*** INPUT RECORDS Section Begins ***

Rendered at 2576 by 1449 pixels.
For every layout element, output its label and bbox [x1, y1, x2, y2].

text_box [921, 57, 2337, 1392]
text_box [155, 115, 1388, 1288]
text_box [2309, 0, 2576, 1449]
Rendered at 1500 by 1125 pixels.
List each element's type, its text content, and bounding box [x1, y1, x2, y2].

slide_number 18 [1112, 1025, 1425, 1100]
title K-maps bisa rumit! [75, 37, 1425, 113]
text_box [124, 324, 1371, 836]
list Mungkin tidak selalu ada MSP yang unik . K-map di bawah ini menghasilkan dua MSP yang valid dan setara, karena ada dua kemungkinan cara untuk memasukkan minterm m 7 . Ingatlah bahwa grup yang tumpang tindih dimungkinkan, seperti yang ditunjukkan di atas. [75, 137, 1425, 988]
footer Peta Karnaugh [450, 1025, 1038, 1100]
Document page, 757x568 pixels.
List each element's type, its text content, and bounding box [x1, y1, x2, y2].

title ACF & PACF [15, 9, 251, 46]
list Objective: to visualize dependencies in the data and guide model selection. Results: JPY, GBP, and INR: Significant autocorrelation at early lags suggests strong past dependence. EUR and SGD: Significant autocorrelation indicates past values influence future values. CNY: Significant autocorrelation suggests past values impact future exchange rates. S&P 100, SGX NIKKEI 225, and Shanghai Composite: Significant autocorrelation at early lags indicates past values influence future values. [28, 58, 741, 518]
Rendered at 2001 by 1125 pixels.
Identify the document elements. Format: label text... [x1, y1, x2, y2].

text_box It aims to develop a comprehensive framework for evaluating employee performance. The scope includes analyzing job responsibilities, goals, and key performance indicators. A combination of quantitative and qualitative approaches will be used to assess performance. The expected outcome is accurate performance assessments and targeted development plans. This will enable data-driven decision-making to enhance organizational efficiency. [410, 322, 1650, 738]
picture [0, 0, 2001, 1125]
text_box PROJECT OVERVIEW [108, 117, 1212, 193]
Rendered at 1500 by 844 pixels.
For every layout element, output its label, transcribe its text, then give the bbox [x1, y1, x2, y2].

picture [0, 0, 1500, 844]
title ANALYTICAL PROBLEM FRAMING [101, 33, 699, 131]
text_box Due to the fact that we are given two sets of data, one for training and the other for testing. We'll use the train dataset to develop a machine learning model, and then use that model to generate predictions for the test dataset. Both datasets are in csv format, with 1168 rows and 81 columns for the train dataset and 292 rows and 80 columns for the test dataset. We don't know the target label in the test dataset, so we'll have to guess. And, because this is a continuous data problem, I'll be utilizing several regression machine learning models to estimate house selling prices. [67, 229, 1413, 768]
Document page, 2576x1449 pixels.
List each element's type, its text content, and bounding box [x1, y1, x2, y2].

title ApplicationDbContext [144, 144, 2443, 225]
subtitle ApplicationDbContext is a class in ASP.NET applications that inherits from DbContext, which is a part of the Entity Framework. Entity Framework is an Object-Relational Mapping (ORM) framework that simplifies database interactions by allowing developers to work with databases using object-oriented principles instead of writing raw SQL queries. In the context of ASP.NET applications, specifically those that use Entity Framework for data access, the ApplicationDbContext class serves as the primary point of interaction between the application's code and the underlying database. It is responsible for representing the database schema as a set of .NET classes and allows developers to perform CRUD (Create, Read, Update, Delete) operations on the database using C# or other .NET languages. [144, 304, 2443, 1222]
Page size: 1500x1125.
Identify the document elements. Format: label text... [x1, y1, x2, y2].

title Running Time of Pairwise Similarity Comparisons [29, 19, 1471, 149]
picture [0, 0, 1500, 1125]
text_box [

*** INPUT RECORDS Section Ends ***

[WORK TO COMPLETE] Please show each line in the records above that contains "pixels".

[RESPONSE TO THIS EXERCISE]
Rendered at 2576 by 1449 pixels.
Rendered at 1500 by 1125 pixels.
Document page, 757x568 pixels.
Rendered at 2001 by 1125 pixels.
Rendered at 1500 by 844 pixels.
Document page, 2576x1449 pixels.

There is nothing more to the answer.